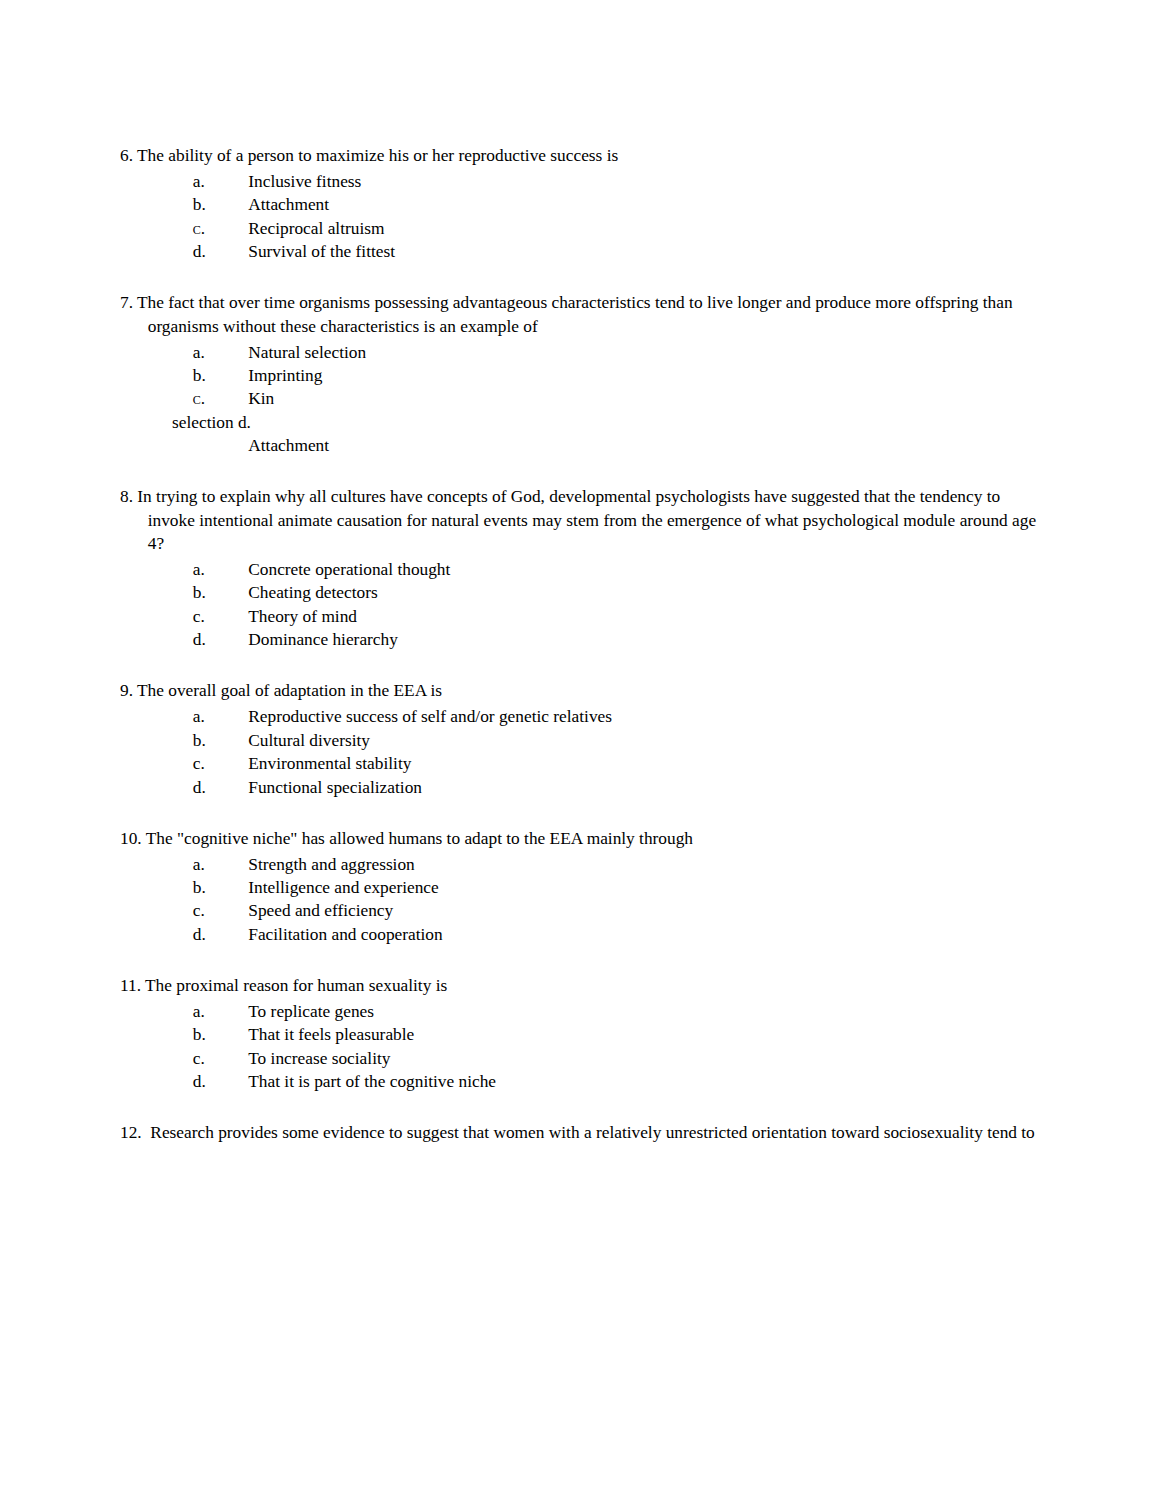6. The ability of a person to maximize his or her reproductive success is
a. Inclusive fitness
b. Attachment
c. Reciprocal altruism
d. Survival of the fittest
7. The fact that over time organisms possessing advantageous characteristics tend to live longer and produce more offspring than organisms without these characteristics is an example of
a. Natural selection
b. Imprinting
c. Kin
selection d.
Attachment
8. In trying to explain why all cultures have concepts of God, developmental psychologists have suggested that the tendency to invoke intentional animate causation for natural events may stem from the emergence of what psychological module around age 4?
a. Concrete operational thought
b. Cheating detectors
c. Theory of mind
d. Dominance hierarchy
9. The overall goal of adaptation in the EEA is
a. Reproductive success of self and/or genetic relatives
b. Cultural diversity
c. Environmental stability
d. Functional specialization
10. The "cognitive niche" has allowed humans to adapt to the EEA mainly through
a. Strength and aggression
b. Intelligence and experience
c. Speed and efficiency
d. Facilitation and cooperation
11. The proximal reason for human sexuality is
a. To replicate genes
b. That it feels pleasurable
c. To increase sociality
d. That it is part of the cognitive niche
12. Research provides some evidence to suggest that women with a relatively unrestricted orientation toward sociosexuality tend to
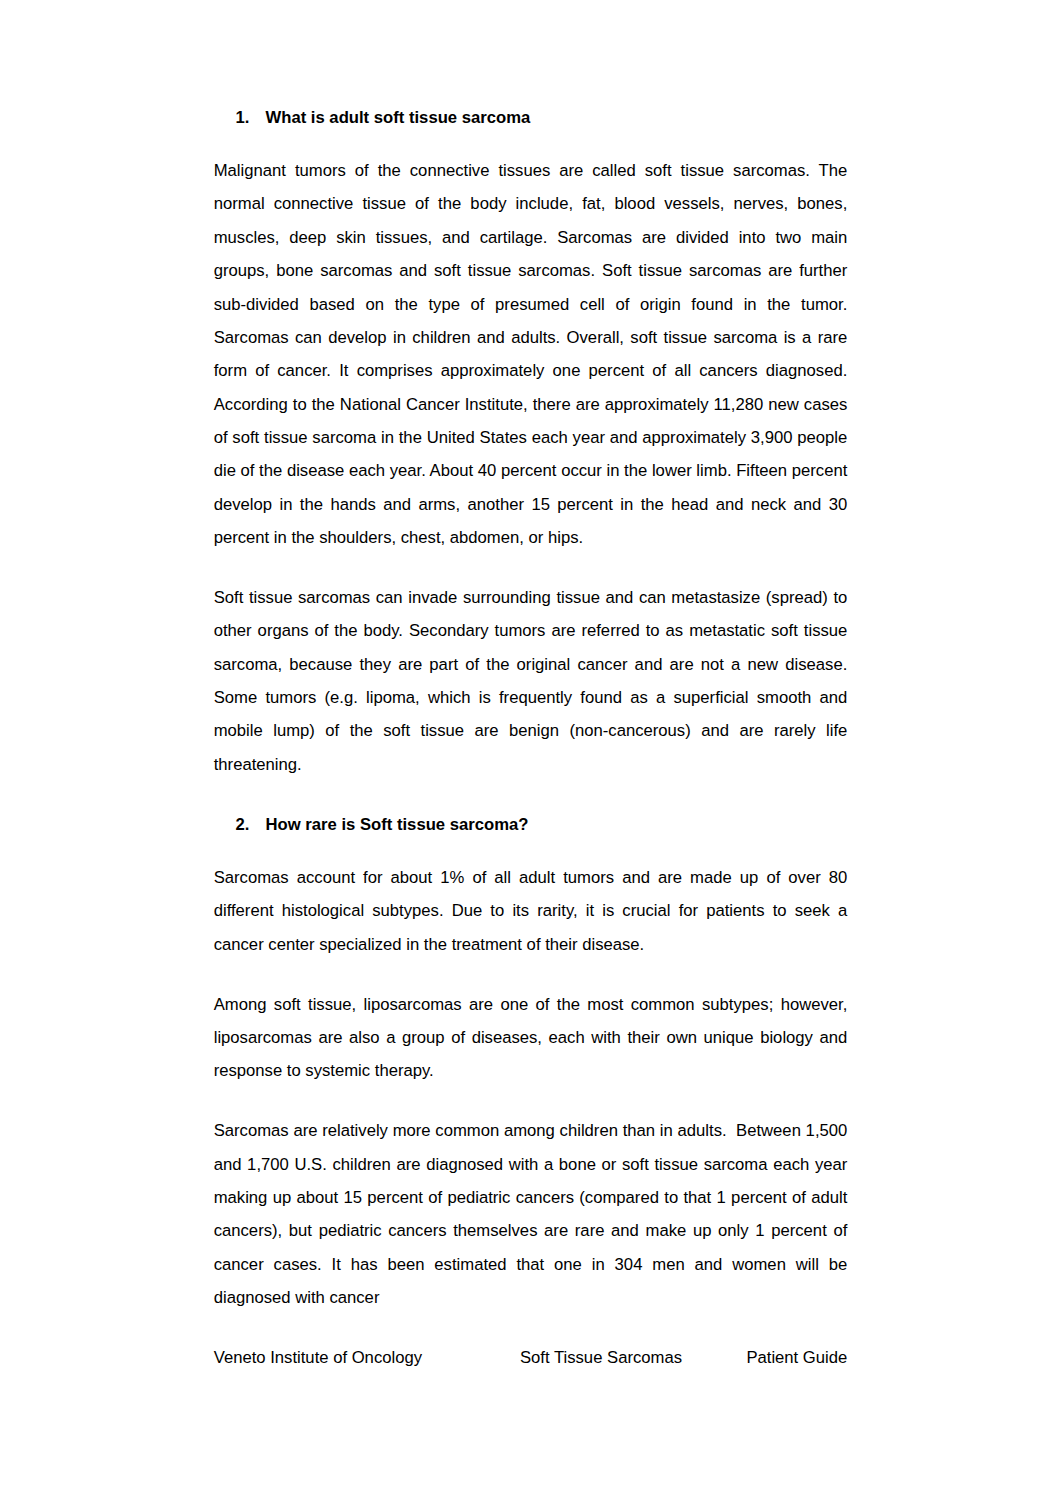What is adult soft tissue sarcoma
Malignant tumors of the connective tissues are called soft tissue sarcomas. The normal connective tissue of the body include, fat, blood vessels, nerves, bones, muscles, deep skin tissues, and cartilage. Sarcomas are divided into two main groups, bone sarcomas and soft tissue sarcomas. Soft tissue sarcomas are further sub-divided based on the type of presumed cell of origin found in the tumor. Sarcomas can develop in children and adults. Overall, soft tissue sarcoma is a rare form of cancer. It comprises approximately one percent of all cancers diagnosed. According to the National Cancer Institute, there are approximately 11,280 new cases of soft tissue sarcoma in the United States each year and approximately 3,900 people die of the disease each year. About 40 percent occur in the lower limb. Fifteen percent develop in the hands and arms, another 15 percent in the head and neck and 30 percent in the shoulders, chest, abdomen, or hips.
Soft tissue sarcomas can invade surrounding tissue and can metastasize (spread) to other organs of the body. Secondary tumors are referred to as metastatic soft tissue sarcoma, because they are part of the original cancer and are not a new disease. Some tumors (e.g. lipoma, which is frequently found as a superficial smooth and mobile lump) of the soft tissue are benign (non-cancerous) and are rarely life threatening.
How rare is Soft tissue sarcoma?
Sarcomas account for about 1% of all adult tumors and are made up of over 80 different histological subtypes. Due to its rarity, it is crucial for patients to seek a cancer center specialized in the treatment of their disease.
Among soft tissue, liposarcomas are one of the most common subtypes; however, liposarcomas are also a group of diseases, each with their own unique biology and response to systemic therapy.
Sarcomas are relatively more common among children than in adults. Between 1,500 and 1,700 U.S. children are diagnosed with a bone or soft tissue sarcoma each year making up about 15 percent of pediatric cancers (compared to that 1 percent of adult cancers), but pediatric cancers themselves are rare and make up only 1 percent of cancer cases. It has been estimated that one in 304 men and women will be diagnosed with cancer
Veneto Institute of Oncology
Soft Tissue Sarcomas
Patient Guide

....................

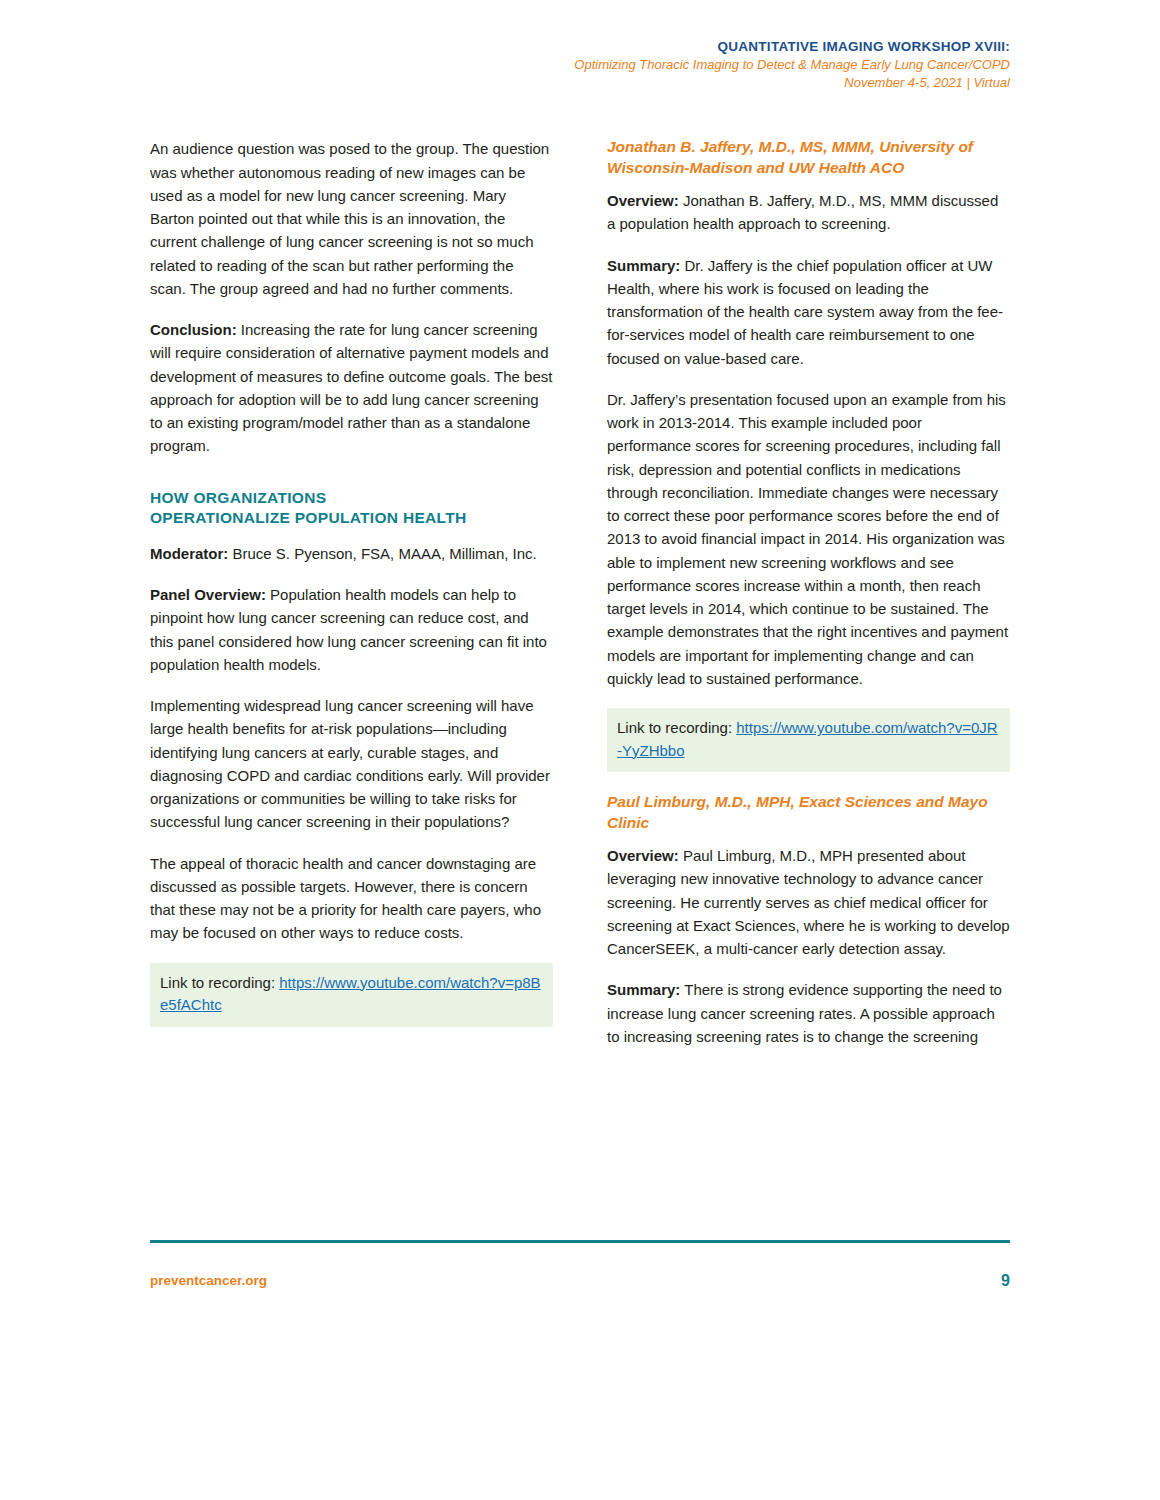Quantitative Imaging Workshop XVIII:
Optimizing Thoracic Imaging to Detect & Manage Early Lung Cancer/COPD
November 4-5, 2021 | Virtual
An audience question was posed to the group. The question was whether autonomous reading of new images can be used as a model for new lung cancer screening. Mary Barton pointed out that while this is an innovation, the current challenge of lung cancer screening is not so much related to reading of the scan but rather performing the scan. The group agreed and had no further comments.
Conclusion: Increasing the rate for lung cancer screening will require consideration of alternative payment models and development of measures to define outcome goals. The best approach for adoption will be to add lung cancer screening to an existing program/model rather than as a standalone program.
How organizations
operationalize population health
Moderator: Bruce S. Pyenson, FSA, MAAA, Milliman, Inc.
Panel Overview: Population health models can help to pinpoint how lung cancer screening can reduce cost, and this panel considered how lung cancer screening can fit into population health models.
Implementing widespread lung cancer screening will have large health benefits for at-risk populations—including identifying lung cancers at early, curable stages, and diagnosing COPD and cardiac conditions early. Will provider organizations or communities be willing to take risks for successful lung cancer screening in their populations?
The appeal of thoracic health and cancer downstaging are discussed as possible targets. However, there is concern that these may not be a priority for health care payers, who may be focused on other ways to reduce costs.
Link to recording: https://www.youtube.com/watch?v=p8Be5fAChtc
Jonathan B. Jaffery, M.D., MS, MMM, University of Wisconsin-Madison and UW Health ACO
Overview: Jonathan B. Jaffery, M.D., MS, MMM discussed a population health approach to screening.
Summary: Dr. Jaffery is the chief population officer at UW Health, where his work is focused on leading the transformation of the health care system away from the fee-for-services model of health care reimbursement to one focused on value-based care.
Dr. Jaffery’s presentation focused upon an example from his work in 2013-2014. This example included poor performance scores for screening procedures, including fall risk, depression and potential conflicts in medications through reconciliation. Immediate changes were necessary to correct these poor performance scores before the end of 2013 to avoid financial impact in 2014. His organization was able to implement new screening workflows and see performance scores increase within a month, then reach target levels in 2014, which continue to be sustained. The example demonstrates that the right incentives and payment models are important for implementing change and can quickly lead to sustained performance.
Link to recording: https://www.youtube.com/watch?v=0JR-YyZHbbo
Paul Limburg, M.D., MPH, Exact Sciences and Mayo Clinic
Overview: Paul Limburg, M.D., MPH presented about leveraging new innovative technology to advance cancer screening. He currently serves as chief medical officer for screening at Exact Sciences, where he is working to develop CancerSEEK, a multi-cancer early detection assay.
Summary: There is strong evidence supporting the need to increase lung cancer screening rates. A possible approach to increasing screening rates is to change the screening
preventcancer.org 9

....................

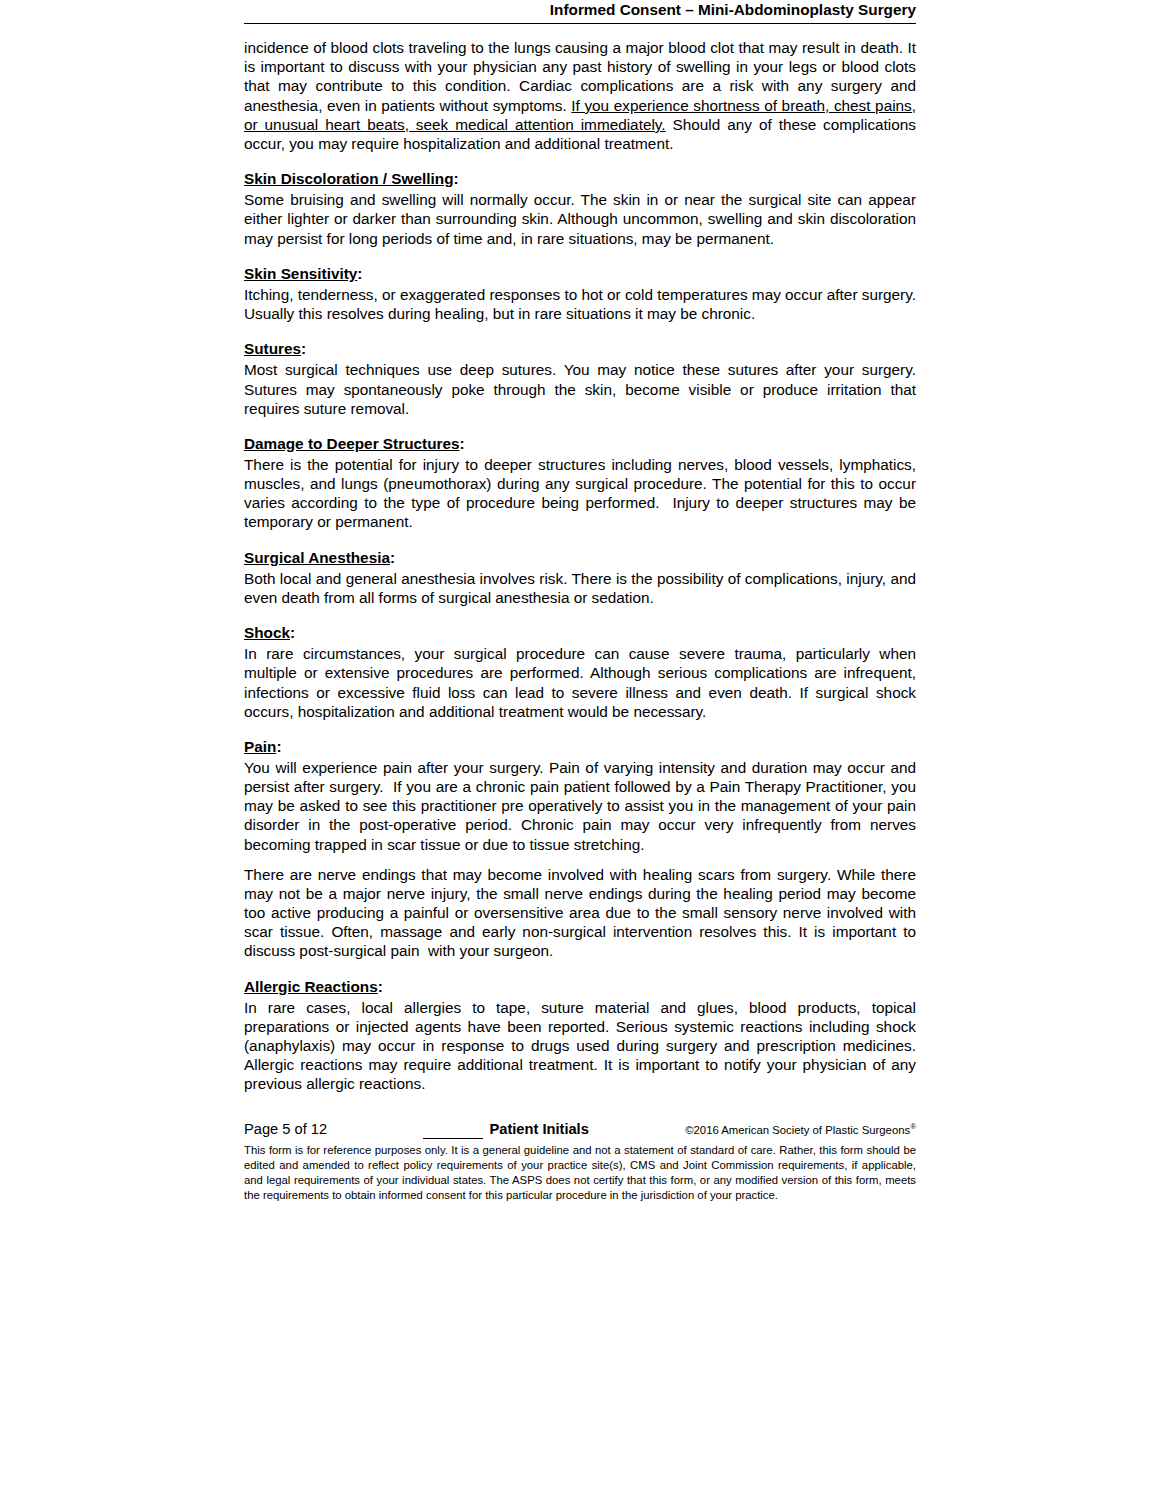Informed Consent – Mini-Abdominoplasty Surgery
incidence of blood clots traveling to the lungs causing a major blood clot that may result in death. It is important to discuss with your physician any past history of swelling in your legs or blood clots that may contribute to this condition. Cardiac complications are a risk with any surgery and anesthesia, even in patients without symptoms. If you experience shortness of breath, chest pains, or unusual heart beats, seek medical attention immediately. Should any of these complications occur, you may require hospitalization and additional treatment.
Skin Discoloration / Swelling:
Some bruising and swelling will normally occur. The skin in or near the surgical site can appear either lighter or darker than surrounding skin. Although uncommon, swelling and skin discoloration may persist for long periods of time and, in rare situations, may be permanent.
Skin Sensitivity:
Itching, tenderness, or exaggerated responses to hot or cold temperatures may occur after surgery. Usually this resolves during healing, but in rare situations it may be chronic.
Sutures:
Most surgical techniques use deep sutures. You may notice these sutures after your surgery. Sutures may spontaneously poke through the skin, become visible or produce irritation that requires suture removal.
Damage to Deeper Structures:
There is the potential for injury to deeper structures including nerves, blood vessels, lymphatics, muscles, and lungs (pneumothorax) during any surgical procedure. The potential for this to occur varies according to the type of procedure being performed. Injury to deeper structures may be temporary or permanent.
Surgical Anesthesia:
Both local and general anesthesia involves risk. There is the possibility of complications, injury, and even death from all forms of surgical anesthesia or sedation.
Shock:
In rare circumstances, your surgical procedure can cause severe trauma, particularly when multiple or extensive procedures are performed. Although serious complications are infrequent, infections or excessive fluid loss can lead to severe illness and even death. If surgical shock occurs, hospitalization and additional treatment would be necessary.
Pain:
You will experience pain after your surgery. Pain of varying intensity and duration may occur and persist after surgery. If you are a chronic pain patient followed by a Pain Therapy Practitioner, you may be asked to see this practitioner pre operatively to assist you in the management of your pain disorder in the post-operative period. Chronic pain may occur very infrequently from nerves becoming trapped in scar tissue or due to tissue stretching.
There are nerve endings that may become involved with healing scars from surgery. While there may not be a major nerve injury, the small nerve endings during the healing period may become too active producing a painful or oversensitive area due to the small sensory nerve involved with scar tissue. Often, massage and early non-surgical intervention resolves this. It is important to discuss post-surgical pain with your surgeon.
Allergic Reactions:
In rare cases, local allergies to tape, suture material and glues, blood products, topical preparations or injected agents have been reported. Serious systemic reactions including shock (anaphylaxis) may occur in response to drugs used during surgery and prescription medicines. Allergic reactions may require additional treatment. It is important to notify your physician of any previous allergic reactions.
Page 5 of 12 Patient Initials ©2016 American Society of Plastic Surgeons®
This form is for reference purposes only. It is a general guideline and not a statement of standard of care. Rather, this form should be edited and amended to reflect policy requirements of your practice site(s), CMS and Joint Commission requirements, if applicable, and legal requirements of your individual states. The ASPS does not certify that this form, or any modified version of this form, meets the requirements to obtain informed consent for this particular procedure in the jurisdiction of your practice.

....................

Assignment
Only a number is required here: the count of lines in these entries that hold "https".

Response area
2